Une autre fois, une brebis avait mis bas dans la voiture, en urgence, à l’aide des passagers, sans qu’on s’arrête. Mais l’histoire la plus comique que tragique, c’était lorsqu’un bouc a eu un malaise, une mousse blanche sortait de sa bouche, nous étions obligés de s’arrêter cette fois et d’essayer de le réanimer en vain. Finalement on s’est résignés à l’égorger puis le vider sur place. « Peut-être qu’il a le mal de transport !» : me disait ironiquement un ami instituteur. Je ne m’empêchais pas de rire. Soudain et sans prévenir ce dernier fut éclaboussé par des jets d’un liquide visqueux, la morve vengeresse d’une vielle brebis qui avait éternué droit sur son visage. Même moi j’avais eu ma part, dommage collatéral ; pourtant, je ne pouvais m’abstenir de rire une deuxième fois malgré la circonstance, un fou rire à s’étouffer. L’arroseur devient l’arrosé.

La voiture progressait lentement à cause du mauvais état de la piste, obligée de faire de grands détours à cause du terrain accidenté. Au bord de la piste, défilait de vieux chênes verts, parfois je descendais du véhicule pour ramasser des glands ou cueillir des raisins des bois. Les vignes et les chênes, avec une grande complicité, se chevauchent et s’adoptent mutuellement. Les pampres et les cépées, comme des mèches rebelles, suspendus anarchiquement, alourdis par des grappes à portée de main un petit paradis terrestre.

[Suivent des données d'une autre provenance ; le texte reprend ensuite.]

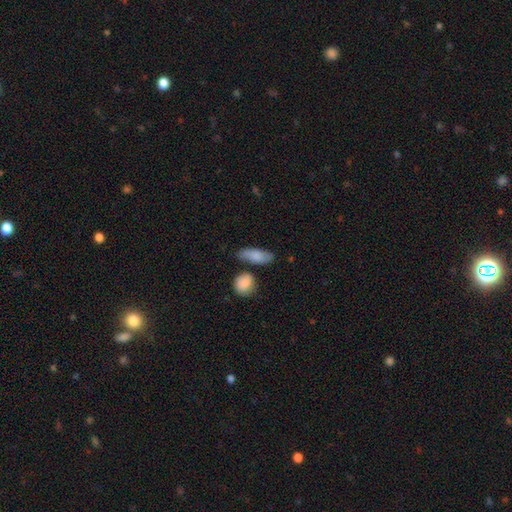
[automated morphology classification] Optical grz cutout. It shows a smooth galaxy with no disk features (76%) that is in between round and cigar-shaped (74%). Merging: none (61%).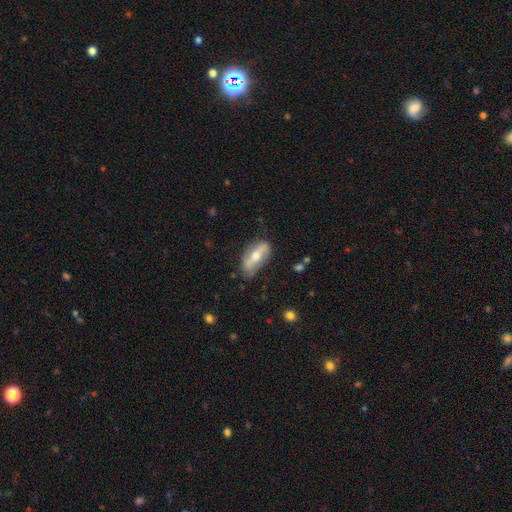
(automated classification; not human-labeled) A featured or disk galaxy (53%).

Vote fractions:
- Smooth or featured? featured or disk: 53% / smooth: 41% / star or artifact: 6%
- Edge-on disk? no: 63% / yes: 37%
- Merging? none: 74% / minor disturbance: 19% / major disturbance: 5% / merger: 2%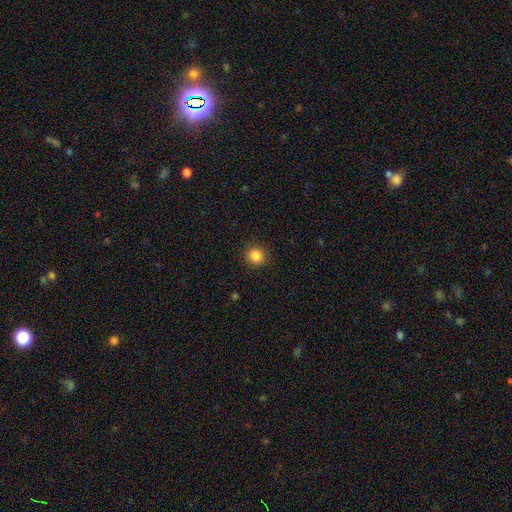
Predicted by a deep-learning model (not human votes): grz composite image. It shows a smooth galaxy with no disk features (86%) that is round (90%). Merging: none (91%).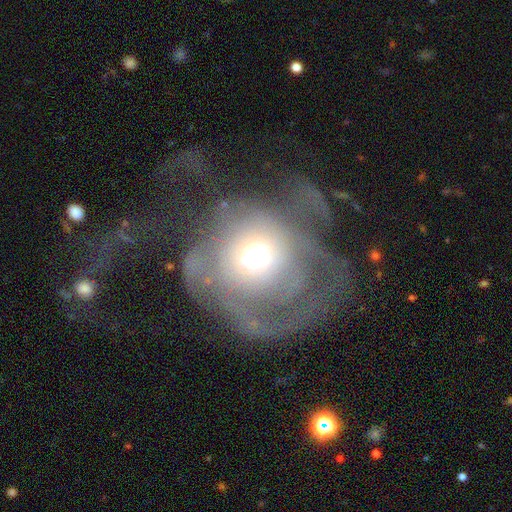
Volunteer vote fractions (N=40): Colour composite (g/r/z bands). It shows a featured or disk galaxy (65%) with no bar (92%), no spiral arms (72%) and a moderate central bulge (72%). Merging: major disturbance (72%).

Je descendais même volontairement pour m’assurer du bon état des ponts de fortune sur lesquelles on devait passer ; lorsque j’avais des soupçons, je traversais à pied, sous les regards narquois de tout « l’équipage ».

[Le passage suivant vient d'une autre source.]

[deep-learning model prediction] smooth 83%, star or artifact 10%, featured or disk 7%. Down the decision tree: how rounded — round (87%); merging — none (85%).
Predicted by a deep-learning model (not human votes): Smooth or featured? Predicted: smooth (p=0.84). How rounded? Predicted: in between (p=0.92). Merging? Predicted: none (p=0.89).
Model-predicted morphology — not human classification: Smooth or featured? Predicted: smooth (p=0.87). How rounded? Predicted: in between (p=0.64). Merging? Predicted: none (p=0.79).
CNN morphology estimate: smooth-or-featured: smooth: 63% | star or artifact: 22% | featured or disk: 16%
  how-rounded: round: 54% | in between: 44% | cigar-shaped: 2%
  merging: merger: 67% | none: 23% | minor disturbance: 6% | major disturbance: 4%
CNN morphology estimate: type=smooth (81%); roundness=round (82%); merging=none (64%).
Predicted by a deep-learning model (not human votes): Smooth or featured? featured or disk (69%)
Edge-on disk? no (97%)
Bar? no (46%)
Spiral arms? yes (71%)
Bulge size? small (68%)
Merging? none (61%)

Sur la route, au fond des ravins, jonchait les carcasses de quelques voitures en décomposition. Leur oxydation avancée les confondait avec la couleur de la montagne, cette montagne qu’on avait l’impression qu’elle faisait tout son possible pour effacer toute trace intruse de l’homme et nous empêcher de la pénétrer, de la conquérir ; elle ne voulait point révéler ses secrets.




Réponse N°29 19163

le chemin vers l'inconnu.....
Par   Samira Yassine  (Profle 30-03-12 à 22:31



Je remercie M hassan Slassi pour le partage et souhaite lire la suite de cette chronique très prochainement. Merci encore cher collègue.